Trump provided few details, and it wasn’t clear what officials were doing behind the scenes to set up a meeting meant to address a diplomatic impasse over the North’s development of nuclear- armed missiles targeting the US mainland.
But Trump’s comments, even with few specifics backing them up, are tantalizing because there is extreme interest, especially in Japan and South Korea, in whether Trump and Kim can strike a deal on one of the world’s most pressing standoffs.
Trump has also proven that he’s willing to take risks with North Korea that no other US leader has taken, even as critics say his summitry captured the world’s attention but got few concrete results.
Asked on the sidelines of annual General Assembly meetings at the United Nations in New York what it would take for another Kim summit, Trump said: “We’ll see. Right now, people would like to see that happen. I want to know what’s going to be coming out of it. We can know a lot before the summit takes place.”

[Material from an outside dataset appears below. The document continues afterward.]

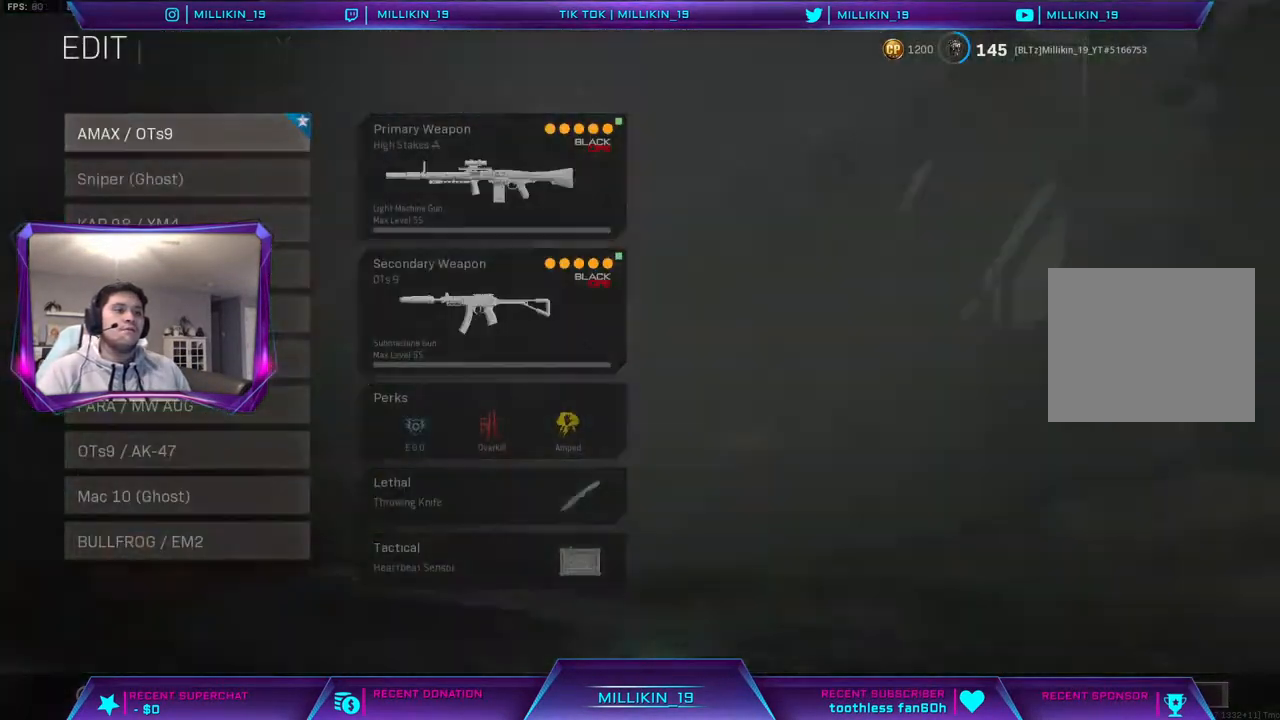
{"buttons": [], "left_stick": "center", "right_stick": "center", "events": [[333, "DPAD_DOWN", "down"], [450, "DPAD_DOWN", "up"]]}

Trump also met Monday with South Korean President Moon Jae-in, the driving force behind the initial diplomacy that led to the first Trump-Kim meeting last year and defused war talk in 2017.
Moon said the Trump-Kim meeting at the Korean border in June was a “historic moment.” Moon said he expects that negotiations between the United States and North Korea would resume soon and that there would be another summit.
“I always marvel at your imagination and bold decision- making,” Moon told Trump.
At the heart of the Washington-Pyongyang dispute is the impoverished North’s desire for relief from harsh sanctions imposed as it has boosted its nuclear and missile capabilities.
Washington, however, is demanding that Pyongyang first take more comprehensive steps to dismantle a nuclear program that has been painstakingly built over decades.